Thus far I’ve poured it into soup stock, chili and spaghetti sauce. Each morning I fix my super-easy, super-cheap oatmeal with half water and half whey. The flavor is yogurty, but not at all sour.
I’m hoping to make yogurt while in Anchorage, using a slow cooker borrowed from my niece. Milk here is more expensive thanks to the Alaska gouge, so I’ll watch for sales and/or close-dated moo juice. In Seattle, I’ve paid as little as $1.25 per half-gallon. Initially I had to buy a container of yogurt for starter; after that, I just saved half a cup from each batch. (Note: The starter doesn’t have to be strained.)
I’m delighted to have found a palatable way to get more calcium in my diet. I don’t like to drink milk, and I don’t often eat spinach, mustard greens, tofu, canned salmon or other high-calcium foods. Despite a daily supplement, I’m concerned about my teeth and bones. The probiotic benefits of yogurt are a plus, too.

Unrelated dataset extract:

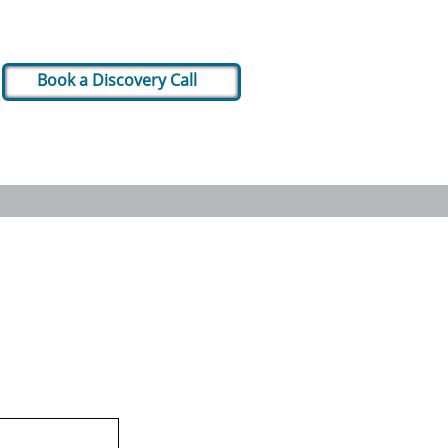
Book a Discovery Call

If you’ve got the time, I’d strongly suggest firing up your own slow cooker. You can paint this as an eco-friendly move: How many little plastic containers are you throwing away each month?
Or you can look at it as a frugal hack. I got a quart of high-quality product for $1.25 or so. How much are you paying per cup or carton?
I haven’t tried making my own tzatziki yet. But give me time and a few cucumbers and I probably will.